Important point: When you stop the lens down, it transmits less light, so the image you see in the viewfinder gets darker. At small apertures in dim light, the viewfinder image might be too dark to allow you to analyze depth of field. For example, if you have an f/2 lens and stop it down to f/16, you'll cut the light to 1/64 what it is at f/2—the viewfinder image will be 1/64 as bright. In this case, or if the camera has no depth-of-field preview, you can use the depth-of-field scale on many lens barrels to see approximately how much depth of field you have at a given f-stop and focusing distance.

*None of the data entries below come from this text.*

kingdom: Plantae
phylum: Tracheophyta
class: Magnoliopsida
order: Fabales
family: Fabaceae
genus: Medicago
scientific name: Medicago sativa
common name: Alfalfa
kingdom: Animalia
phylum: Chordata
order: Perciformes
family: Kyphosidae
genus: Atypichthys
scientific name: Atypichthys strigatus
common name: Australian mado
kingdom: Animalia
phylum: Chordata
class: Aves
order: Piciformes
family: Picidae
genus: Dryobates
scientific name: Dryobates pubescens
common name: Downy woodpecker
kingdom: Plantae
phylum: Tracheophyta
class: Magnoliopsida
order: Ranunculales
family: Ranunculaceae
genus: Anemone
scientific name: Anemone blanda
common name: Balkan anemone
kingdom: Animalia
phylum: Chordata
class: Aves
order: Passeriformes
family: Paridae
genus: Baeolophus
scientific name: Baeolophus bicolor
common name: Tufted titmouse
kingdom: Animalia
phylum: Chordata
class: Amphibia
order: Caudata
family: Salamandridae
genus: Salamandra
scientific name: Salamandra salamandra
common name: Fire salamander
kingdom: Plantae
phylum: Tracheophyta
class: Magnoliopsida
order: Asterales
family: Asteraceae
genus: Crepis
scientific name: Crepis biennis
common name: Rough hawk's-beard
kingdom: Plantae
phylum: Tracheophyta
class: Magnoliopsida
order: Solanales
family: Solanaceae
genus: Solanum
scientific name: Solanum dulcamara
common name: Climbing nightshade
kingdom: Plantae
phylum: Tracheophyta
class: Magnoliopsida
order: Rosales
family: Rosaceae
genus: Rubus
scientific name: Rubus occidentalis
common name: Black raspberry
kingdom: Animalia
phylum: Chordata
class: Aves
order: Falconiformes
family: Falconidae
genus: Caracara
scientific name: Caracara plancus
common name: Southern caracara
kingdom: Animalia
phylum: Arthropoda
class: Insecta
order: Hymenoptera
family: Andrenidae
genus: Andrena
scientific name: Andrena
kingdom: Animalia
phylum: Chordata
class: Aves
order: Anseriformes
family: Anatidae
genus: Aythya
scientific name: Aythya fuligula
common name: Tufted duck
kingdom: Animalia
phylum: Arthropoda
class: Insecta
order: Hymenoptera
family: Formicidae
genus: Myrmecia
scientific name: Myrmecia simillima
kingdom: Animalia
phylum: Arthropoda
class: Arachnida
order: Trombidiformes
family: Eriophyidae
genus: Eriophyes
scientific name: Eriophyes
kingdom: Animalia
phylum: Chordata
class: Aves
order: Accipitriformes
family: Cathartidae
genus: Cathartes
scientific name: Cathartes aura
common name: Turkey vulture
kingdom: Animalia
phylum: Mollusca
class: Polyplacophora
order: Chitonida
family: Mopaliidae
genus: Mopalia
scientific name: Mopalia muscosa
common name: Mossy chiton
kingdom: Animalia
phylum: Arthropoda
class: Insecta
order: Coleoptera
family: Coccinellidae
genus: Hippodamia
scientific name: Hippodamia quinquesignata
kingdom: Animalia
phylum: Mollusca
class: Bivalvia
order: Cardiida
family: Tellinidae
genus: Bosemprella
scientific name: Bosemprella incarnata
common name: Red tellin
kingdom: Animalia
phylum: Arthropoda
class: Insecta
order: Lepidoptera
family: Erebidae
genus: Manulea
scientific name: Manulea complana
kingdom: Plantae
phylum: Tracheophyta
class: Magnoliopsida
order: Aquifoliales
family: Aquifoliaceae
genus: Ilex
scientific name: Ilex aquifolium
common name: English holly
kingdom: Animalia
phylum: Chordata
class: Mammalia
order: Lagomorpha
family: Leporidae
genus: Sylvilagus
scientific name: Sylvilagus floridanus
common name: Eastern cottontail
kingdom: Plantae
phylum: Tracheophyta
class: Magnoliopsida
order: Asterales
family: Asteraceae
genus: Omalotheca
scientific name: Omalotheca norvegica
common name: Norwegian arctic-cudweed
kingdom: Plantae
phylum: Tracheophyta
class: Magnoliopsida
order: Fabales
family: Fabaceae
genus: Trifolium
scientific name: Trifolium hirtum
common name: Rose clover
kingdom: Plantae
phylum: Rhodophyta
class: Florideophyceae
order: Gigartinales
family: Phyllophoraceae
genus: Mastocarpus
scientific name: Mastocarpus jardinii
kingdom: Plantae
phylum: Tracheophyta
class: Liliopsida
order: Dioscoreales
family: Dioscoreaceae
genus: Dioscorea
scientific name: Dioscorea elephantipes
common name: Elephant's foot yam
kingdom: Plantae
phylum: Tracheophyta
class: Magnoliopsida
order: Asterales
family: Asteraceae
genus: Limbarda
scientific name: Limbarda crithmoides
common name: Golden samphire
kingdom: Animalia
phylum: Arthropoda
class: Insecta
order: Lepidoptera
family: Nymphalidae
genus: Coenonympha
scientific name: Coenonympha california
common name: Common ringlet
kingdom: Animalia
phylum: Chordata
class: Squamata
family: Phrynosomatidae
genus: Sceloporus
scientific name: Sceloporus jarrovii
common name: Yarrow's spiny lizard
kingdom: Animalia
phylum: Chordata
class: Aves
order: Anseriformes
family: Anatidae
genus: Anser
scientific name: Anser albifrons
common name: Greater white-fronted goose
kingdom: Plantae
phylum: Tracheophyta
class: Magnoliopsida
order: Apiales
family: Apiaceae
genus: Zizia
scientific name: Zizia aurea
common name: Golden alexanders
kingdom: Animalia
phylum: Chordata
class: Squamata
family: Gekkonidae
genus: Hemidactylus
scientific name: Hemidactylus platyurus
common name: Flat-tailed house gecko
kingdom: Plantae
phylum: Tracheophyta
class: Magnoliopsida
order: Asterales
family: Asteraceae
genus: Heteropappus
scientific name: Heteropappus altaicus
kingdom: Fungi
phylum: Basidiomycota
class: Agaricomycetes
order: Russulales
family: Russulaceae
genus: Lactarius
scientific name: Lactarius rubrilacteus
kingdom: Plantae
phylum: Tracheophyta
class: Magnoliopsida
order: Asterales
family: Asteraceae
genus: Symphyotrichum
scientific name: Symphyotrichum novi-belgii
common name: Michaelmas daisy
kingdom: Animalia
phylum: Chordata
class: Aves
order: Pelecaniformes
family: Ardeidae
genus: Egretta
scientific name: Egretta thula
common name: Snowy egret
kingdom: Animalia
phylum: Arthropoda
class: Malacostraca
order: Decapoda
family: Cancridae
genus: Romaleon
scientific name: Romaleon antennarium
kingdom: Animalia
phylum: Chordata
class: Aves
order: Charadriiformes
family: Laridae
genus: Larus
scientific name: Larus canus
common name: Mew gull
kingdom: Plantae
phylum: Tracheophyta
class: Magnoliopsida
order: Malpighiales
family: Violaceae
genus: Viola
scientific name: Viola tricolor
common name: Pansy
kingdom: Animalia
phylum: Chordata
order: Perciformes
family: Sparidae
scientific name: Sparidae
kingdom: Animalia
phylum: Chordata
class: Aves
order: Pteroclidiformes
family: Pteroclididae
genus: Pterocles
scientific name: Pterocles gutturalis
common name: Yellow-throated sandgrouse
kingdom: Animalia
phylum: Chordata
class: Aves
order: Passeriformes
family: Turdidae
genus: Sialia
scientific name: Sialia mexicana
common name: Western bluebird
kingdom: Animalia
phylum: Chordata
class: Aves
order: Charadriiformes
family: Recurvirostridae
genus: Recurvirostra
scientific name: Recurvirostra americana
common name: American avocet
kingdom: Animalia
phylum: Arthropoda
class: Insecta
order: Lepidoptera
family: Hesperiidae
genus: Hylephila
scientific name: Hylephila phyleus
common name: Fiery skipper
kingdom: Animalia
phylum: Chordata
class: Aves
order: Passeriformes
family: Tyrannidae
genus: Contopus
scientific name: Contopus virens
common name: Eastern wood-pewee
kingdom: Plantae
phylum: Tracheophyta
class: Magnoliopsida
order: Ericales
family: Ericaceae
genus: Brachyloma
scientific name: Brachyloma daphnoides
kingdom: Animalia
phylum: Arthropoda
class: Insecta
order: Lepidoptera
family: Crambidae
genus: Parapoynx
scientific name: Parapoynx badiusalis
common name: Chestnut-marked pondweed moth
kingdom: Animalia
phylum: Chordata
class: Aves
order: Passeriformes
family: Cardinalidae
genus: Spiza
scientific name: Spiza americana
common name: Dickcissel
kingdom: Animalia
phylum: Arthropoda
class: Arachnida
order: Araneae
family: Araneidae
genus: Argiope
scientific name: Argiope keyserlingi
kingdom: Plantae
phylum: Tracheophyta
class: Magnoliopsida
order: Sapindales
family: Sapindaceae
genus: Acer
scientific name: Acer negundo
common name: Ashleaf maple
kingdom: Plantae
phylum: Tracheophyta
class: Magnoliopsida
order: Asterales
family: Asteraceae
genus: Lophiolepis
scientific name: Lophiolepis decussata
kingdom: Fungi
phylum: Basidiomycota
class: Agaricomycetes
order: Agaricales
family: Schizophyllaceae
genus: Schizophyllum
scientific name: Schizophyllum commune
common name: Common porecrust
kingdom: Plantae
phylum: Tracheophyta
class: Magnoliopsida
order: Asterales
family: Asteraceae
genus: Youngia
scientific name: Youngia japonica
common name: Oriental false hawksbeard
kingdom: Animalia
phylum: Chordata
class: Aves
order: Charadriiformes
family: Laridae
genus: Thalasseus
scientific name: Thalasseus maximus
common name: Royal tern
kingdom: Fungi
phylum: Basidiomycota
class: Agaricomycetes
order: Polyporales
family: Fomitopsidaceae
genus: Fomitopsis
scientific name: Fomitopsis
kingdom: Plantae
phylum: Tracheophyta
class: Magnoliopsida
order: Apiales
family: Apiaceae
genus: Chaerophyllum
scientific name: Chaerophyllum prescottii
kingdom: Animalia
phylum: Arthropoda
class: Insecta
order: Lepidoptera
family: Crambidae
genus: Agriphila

One more thing: Depth of field is really an illusion. The point focused upon is "sharp"; as a subject moves closer or farther away, it becomes less sharp. Within depth-of-field limits, objects will appear acceptably sharp (because their circles of confusion will be sufficiently small), but for maximum sharpness, try to focus accurately.

Depth of field affects what appears to be in focus behind and in front of the focused subject, and should not be confused with depth of focus, which is the minute amount the film plane can move toward or away from the lens before the circles of confusion become large enough to noticeably affect image sharpness.

Interchangeable Lenses
One lens can't do it all. The lens that comes with the camera might be good for general everyday shooting, but isn't ideal for all shooting situations. Therefore, "serious" cameras offer interchangeable lenses—you can remove the lens that's on the camera and replace it with another that's better suited to the task at hand. Interchangeable lenses allow you to use normal lenses, wide-angle lenses, telephoto lenses (actually, the term "telephoto" refers to a specific type of lens design in which the physical length of the lens is shorter than its focal length, but all lenses longer than a camera's normal lens are generally referred to as "telephotos" today, so we'll do that, too), zoom lenses, macro lenses, perspective-control lenses, mirror lenses, soft-focus lenses, superfast lenses, fisheye lenses—whatever type of lens you need to get the image you want on your film.

Lenses whose focal length is close to the diagonal measurement of the image frame for a given camera format are considered "normal" lenses for that format. For example, a full-frame 35mm image measures 24x36mm, and has a 43mm diagonal. So 50mm lenses are considered "normal" for 35mm cameras, 50mm being the closest focal length to 43mm that most lens makers offer. Normal lenses see things pretty much as our eyes do, and are good for general picture-taking. There was a time when most SLR camera bodies were sold with a normal lens, but today, bodies are generally sold with short-range zoom lenses, such as 35-80mm.